📚 Echoing Mary Oliver
An adaptation of "Wild Geese"
This is an entry in The Good Books, the book-oriented vertical of The Post-Evangelical Post. Subscribe to keep up with all my writing.
Mary Oliver’s poetry burrows. That’s the best way I can explain its effect on the reader, tunneling inside their mind and making a home for her words.
I learned about Mary Oliver somewhere on Twitter when someone posted “Wild Geese” and it spoke to some unexpressed need that had yet to be comforted.
The first declarative line, “You do not have to be good.” is revolutionary for anyone raised with the doctrines of original sin and substitutionary atonement—regardless of where you fall on the Arminian-Calvinist spectrum, and no matter how much one believes in grace, there is a nagging guilt that you caused Christ’s suffering simply by existing.

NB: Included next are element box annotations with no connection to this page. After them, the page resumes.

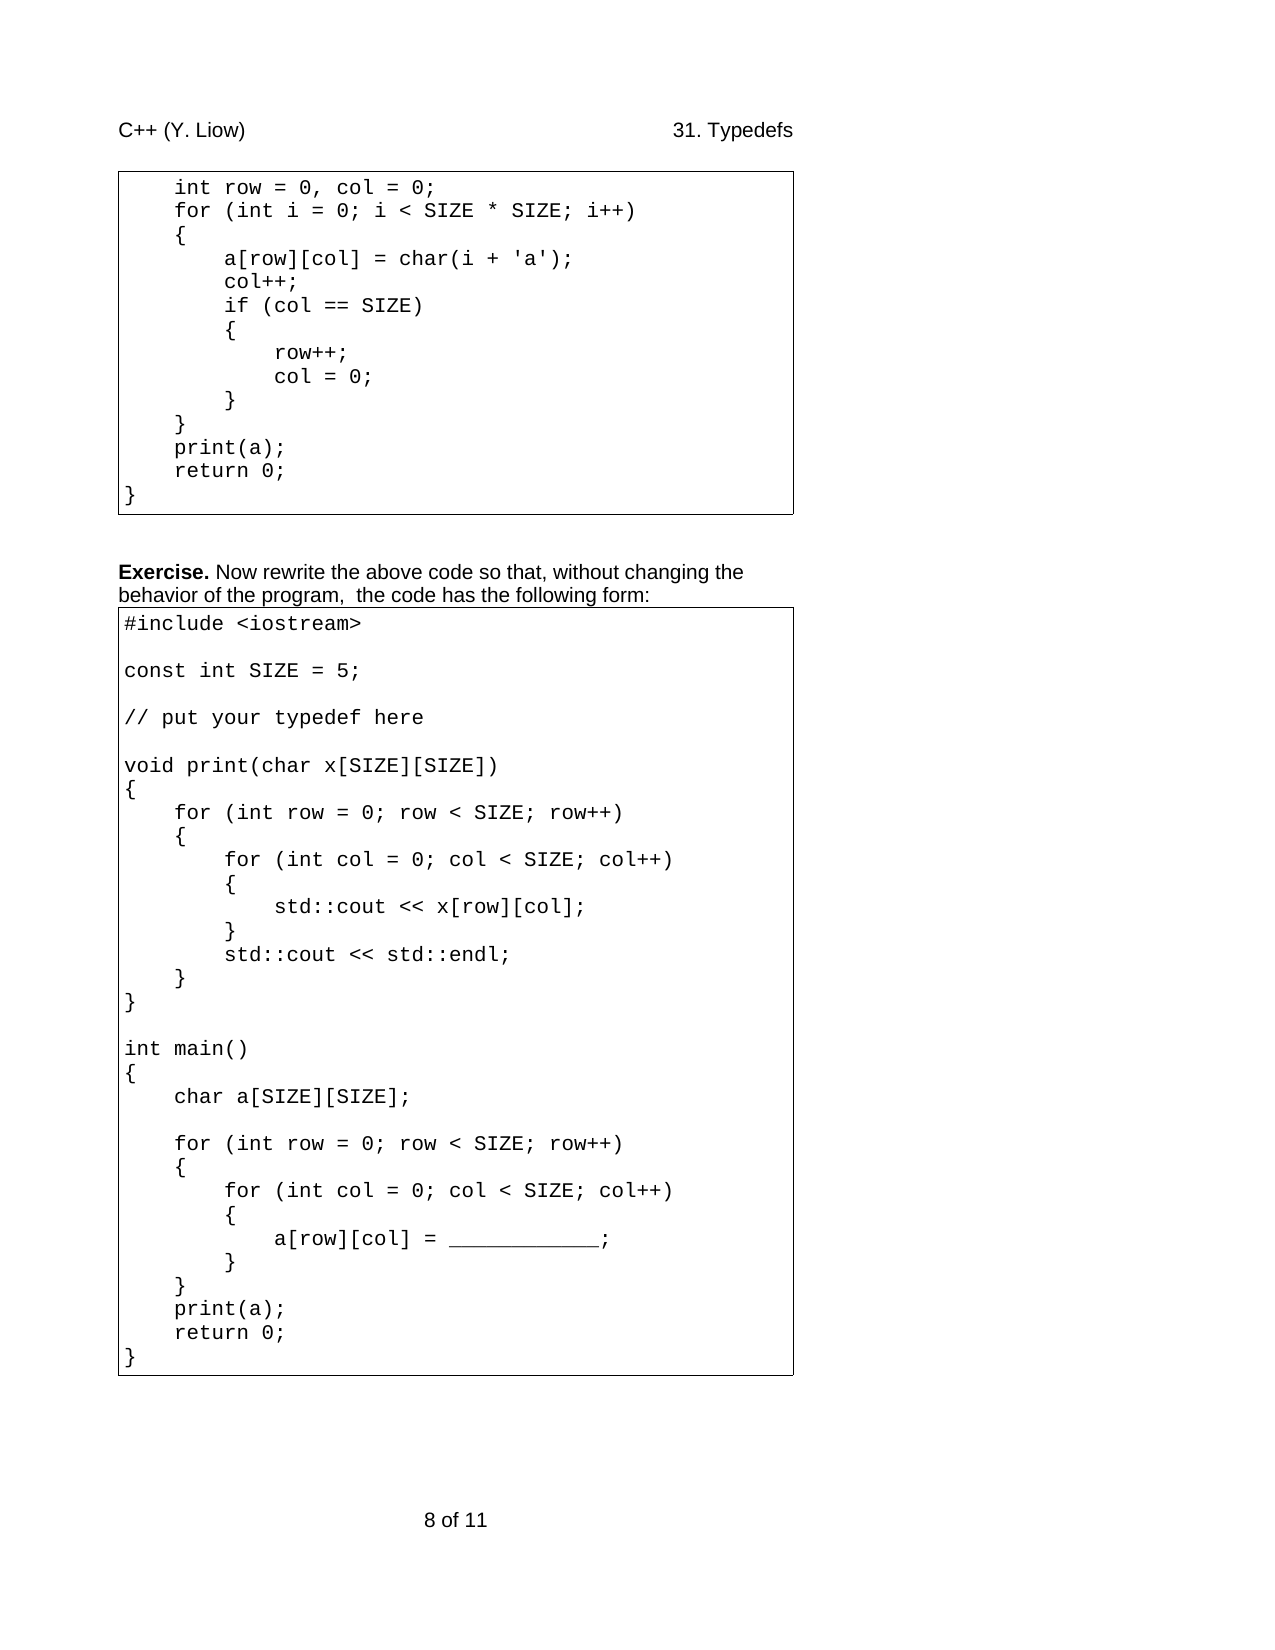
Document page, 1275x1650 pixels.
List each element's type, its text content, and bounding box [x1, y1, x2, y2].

table_header #include <iostream> const int SIZE = 5; // put your typedef here void print(char x[SIZE][SIZE]) { for (int row = 0; row < SIZE; row++) { for (int col = 0; col < SIZE; col++) { std::cout << x[row][col]; } std::cout << std::endl; } } int main() { char a[SIZE][SIZE]; for (int row = 0; row < SIZE; row++) { for (int col = 0; col < SIZE; col++) { a[row][col] = ____________; } } print(a); return 0; } [119, 608, 793, 1375]
text Exercise. Now rewrite the above code so that, without changing the behavior of the program, the code has the following form: [118, 560, 793, 607]
table_header int row = 0, col = 0; for (int i = 0; i < SIZE * SIZE; i++) { a[row][col] = char(i + 'a'); col++; if (col == SIZE) { row++; col = 0; } } print(a); return 0; } [119, 172, 793, 513]
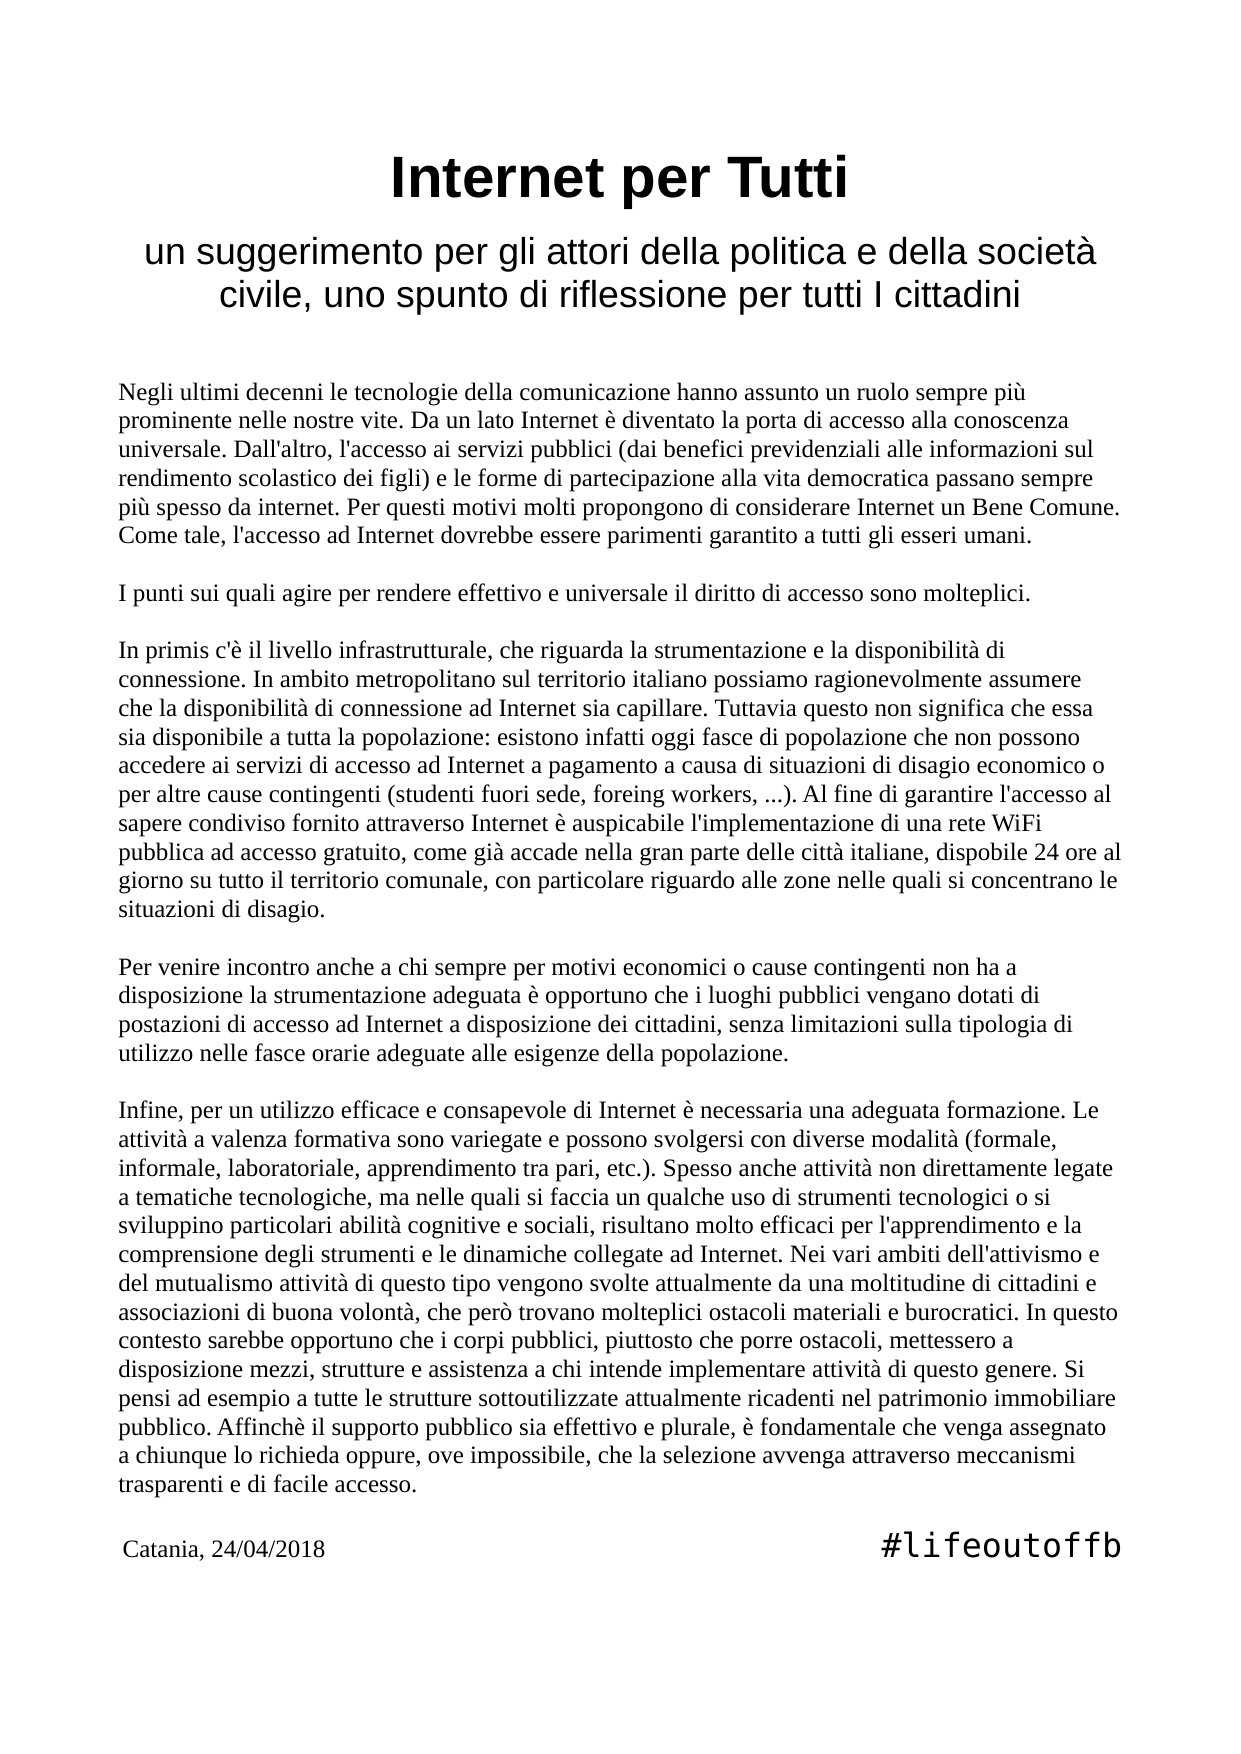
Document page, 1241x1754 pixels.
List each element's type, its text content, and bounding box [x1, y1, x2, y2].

title Internet per Tutti [118, 143, 1122, 210]
text In primis c'è il livello infrastrutturale, che riguarda la strumentazione e la disponibilità di connessione. In ambito metropolitano sul territorio italiano possiamo ragionevolmente assumere che la disponibilità di connessione ad Internet sia capillare. Tuttavia questo non significa che essa sia disponibile a tutta la popolazione: esistono infatti oggi fasce di popolazione che non possono accedere ai servizi di accesso ad Internet a pagamento a causa di situazioni di disagio economico o per altre cause contingenti (studenti fuori sede, foreing workers, ...). Al fine di garantire l'accesso al sapere condiviso fornito attraverso Internet è auspicabile l'implementazione di una rete WiFi pubblica ad accesso gratuito, come già accade nella gran parte delle città italiane, dispobile 24 ore al giorno su tutto il territorio comunale, con particolare riguardo alle zone nelle quali si concentrano le situazioni di disagio. [118, 636, 1122, 923]
text Negli ultimi decenni le tecnologie della comunicazione hanno assunto un ruolo sempre più prominente nelle nostre vite. Da un lato Internet è diventato la porta di accesso alla conoscenza universale. Dall'altro, l'accesso ai servizi pubblici (dai benefici previdenziali alle informazioni sul rendimento scolastico dei figli) e le forme di partecipazione alla vita democratica passano sempre più spesso da internet. Per questi motivi molti propongono di considerare Internet un Bene Comune. Come tale, l'accesso ad Internet dovrebbe essere parimenti garantito a tutti gli esseri umani. [118, 377, 1122, 549]
text Infine, per un utilizzo efficace e consapevole di Internet è necessaria una adeguata formazione. Le attività a valenza formativa sono variegate e possono svolgersi con diverse modalità (formale, informale, laboratoriale, apprendimento tra pari, etc.). Spesso anche attività non direttamente legate a tematiche tecnologiche, ma nelle quali si faccia un qualche uso di strumenti tecnologici o si sviluppino particolari abilità cognitive e sociali, risultano molto efficaci per l'apprendimento e la comprensione degli strumenti e le dinamiche collegate ad Internet. Nei vari ambiti dell'attivismo e del mutualismo attività di questo tipo vengono svolte attualmente da una moltitudine di cittadini e associazioni di buona volontà, che però trovano molteplici ostacoli materiali e burocratici. In questo contesto sarebbe opportuno che i corpi pubblici, piuttosto che porre ostacoli, mettessero a disposizione mezzi, strutture e assistenza a chi intende implementare attività di questo genere. Si pensi ad esempio a tutte le strutture sottoutilizzate attualmente ricadenti nel patrimonio immobiliare pubblico. Affinchè il supporto pubblico sia effettivo e plurale, è fondamentale che venga assegnato a chiunque lo richieda oppure, ove impossibile, che la selezione avvenga attraverso meccanismi trasparenti e di facile accesso. [118, 1096, 1122, 1498]
text I punti sui quali agire per rendere effettivo e universale il diritto di accesso sono molteplici. [118, 578, 1122, 607]
subtitle un suggerimento per gli attori della politica e della società civile, uno spunto di riflessione per tutti I cittadini [118, 229, 1122, 315]
text Catania, 24/04/2018 #lifeoutoffb [118, 1527, 1122, 1566]
text Per venire incontro anche a chi sempre per motivi economici o cause contingenti non ha a disposizione la strumentazione adeguata è opportuno che i luoghi pubblici vengano dotati di postazioni di accesso ad Internet a disposizione dei cittadini, senza limitazioni sulla tipologia di utilizzo nelle fasce orarie adeguate alle esigenze della popolazione. [118, 952, 1122, 1067]
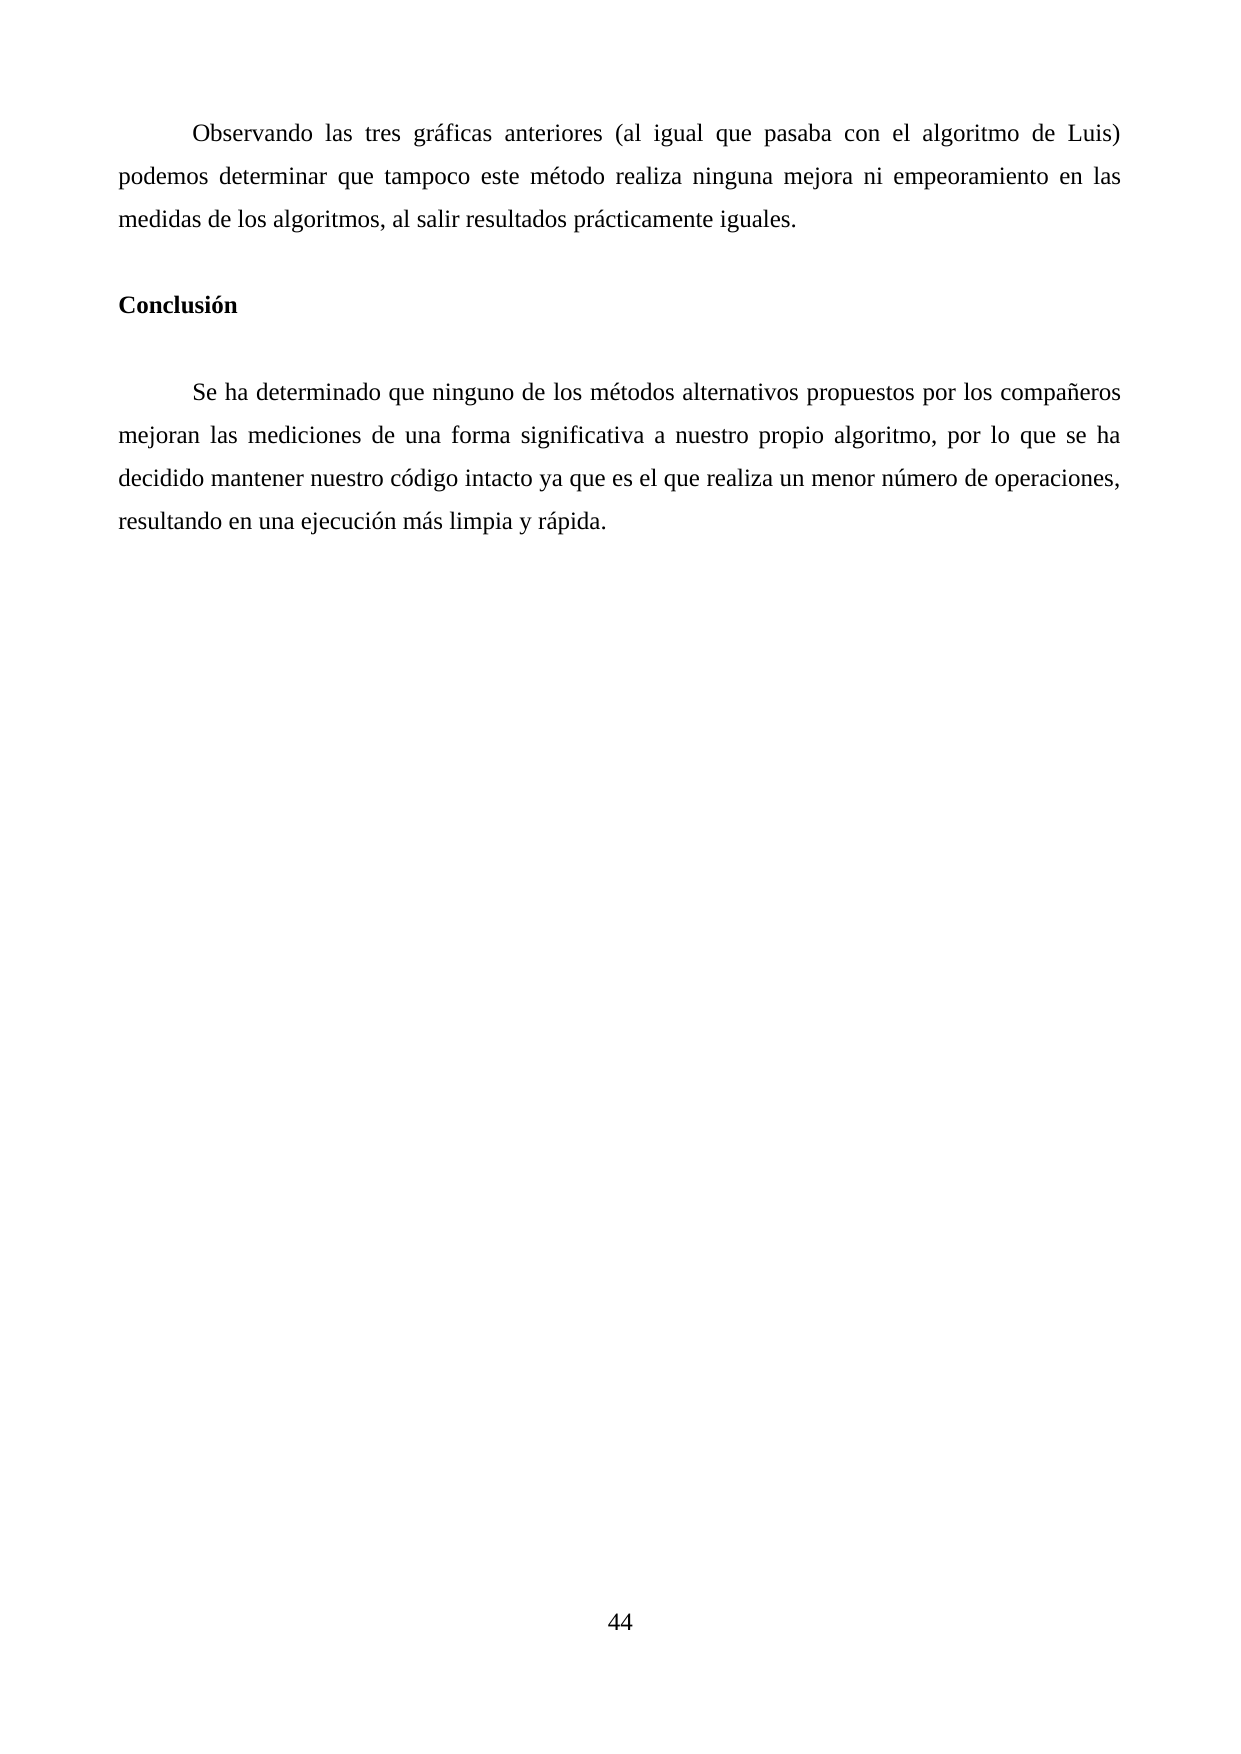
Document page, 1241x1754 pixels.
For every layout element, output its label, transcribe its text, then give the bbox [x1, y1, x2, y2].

text Conclusión [118, 291, 1122, 319]
text Se ha determinado que ninguno de los métodos alternativos propuestos por los compañeros mejoran las mediciones de una forma significativa a nuestro propio algoritmo, por lo que se ha decidido mantener nuestro código intacto ya que es el que realiza un menor número de operaciones, resultando en una ejecución más limpia y rápida. [118, 377, 1122, 535]
text Observando las tres gráficas anteriores (al igual que pasaba con el algoritmo de Luis) podemos determinar que tampoco este método realiza ninguna mejora ni empeoramiento en las medidas de los algoritmos, al salir resultados prácticamente iguales. [118, 118, 1122, 233]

While there are other theological models that position the crucifixion and redemption differently, the spectre of that first understanding lingers like an unwanted ghost.
Here is the poem in full:
You do not have to be good. You do not have to walk on your knees for a hundred miles through the desert repenting. You only have to let the soft animal of your body love what it loves. Tell me about despair, yours, and I will tell you mine. Meanwhile the world goes on. Meanwhile the sun and the clear pebbles of the rain are moving across the landscapes, over the prairies and the deep trees, the mountains and the rivers. Meanwhile the wild geese, high in the clean blue air, are heading home again. Whoever you are, no matter how lonely, the world offers itself to your imagination, calls to you like the wild geese, harsh and exciting - over and over announcing your place in the family of things.
This entire summer, I have been wrestling with my supposed “lack of productivity” here and on my podcast, as demands closer to home make it difficult to follow or be part of any broader online discourse.
One day, I spontaneously wrote “You do not have to be online,” and recognized the cadence & word choice as Mary Oliver’s. So I followed this notion a little further, and wrote an adaptation of the first few lines of “Wild Geese,”
Echoing “Wild Geese” by Mary Oliver You do not have to be online. You do not have to post on your feed more than a hundred times in the hope of engagement. You only have to let the soft animal of your body be where it is. Tell me about despair, yours; I’ll tell you mine in time. Meanwhile the world goes on. Adaptation by Blake Chastain
The line “you only have to let the soft animal of your body” is unchanged, because what could be more comforting than those words?
One of the most salient critiques of digital media is the way it is ‘discarnate’ and can make us less aware of our bodies and direct environments. (And if this evokes an air of religiosity for you, you’re right: McLuhan’s own concern about this tendency in media was rooted in his Catholicism - I spoke with McLuhan biographer Nick Ripatrizone about this last year.)
Evangelicalism fosters an unhealthy sense of obligation, rooted not necessarily in a benevolent desire to give back or to serve, but in a sense of insurmountable debt in the form of sin-and in the cost paid by Christ in the substitutionary atonement model. I use the word “sense” here because it is nebulous, emotional, and imprecise, but ever-present nonetheless (just like a functioning physical sense). For some people, including myself, this sense of obligation transforms into guilt and shame.
Yet even as we move out of evangelical communities and practices, beliefs linger. That same emotional sense of obligation-turned-guilt-and-shame can be transferred to another sphere of life, even if it makes no logical sense.